[[ Text provided open ]]

In addition to issues of generalizabilty, the study did have some additional limitations. Assessments of seropositioning and serosorting relied on participant report, which could have been subject to desirability bias despite attempts to minimize this by utilizing computer assisted self-survey. We were also unable to directly assess participant intention to practice seropositioning and serosorting as risk reduction strategies, although our study design did allow for measurement of the magnitude of these behaviors; neither could we evaluate differences in reported behavior with regular versus casual partners. Our findings could be biased by unmeasured confounders, including time-dependent factors such as knowledge of partner status. In addition our findings cannot be extended to MSM who are monogamous, do not practice anal intercourse, or who have only HIV-negative or HIV positive or unknown status partners. Finally, we measured only two specific seroadaptation behaviors out of the many that exist, including some which were reported by EXPLORE participants, and so cannot speak to the efficacy of those other practices.
Despite concerns that serosorting may contribute to unacceptable risk of HIV infection in MSM
, our findings were that it did not increase risk and was even associated with a small protective effect. However, given this small magnitude of effect, counseling and health messages should continue to emphasize condom use and reducing numbers of partners as the mainstays of individual prevention efforts. Our findings, along with other studies, suggest that serosorting may have a role as a harm reduction strategy for MSM who currently practice unprotected anal intercourse with partners without serosorting. However there is currently no evidence to suggest that serosorting is as safe as consistent condom use and limiting numbers of partners.

[[ Text provided closed ]]

Exercise set.
1) In the serosorting passage, copy the words starting at "Despite concerns that" and ending after "numbers of partners.".
2) Write the next part of the serosorting passage, picking up after its final sentence.

[[ Material provided open ]]

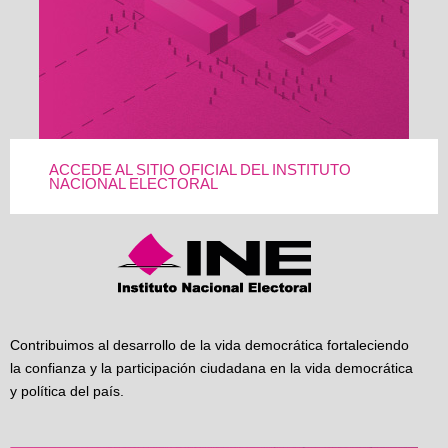
ACCEDE AL SITIO OFICIAL DEL INSTITUTO
NACIONAL ELECTORAL
Contribuimos al desarrollo de la vida democrática fortaleciendo
la confianza y la participación ciudadana en la vida democrática
y política del país.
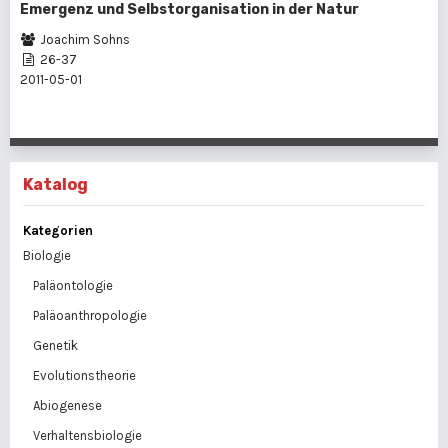
Emergenz und Selbstorganisation in der Natur
Joachim Sohns
26-37
2011-05-01
Katalog
Kategorien
Biologie
Paläontologie
Paläoanthropologie
Genetik
Evolutionstheorie
Abiogenese
Verhaltensbiologie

[[ Material provided closed ]]

Task results.
1)
Despite concerns that serosorting may contribute to unacceptable risk of HIV infection in MSM
, our findings were that it did not increase risk and was even associated with a small protective effect. However, given this small magnitude of effect, counseling and health messages should continue to emphasize condom use and reducing numbers of partners as the mainstays of individual prevention efforts. Our findings, along with other studies, suggest that serosorting may have a role as a harm reduction strategy for MSM who currently practice unprotected anal intercourse with partners without serosorting. However there is currently no evidence to suggest that serosorting is as safe as consistent condom use and limiting numbers of partners.

2)
Further qualitative studies could evaluate intention and skills associated with MSM who practice these behaviors, and also whether there are potentially modifiable factors that could be used to encourage and support serosorting as a harm reduction approach for MSM who do not always use condoms.
Although using condoms consistently and limiting numbers of partners remain central to HIV prevention, those MSM who choose serosorting as harm reduction should also be supported in this currently practiced, community-originated strategy. First, since disclosure is the keystone of any seroadaptation strategy, efforts to decrease barriers and routinize frequent HIV testing among MSM must be a continued priority of public health. However, since frequent testing alone may be insufficient due to limitations of antibody testing during acute HIV infection and the increased risk of HIV transmission associated with this period
, improved tests, including pooled RNA testing and more sensitive fourth generation EIA, should become widely available to improve diagnostic accuracy of HIV testing for those at high risk of infection including MSM. Furthermore, additional research into interventions that encourage and support disclosure to partners is also necessary to maximize any potential HIV prevention benefit of serosorting as a harm reduction strategy.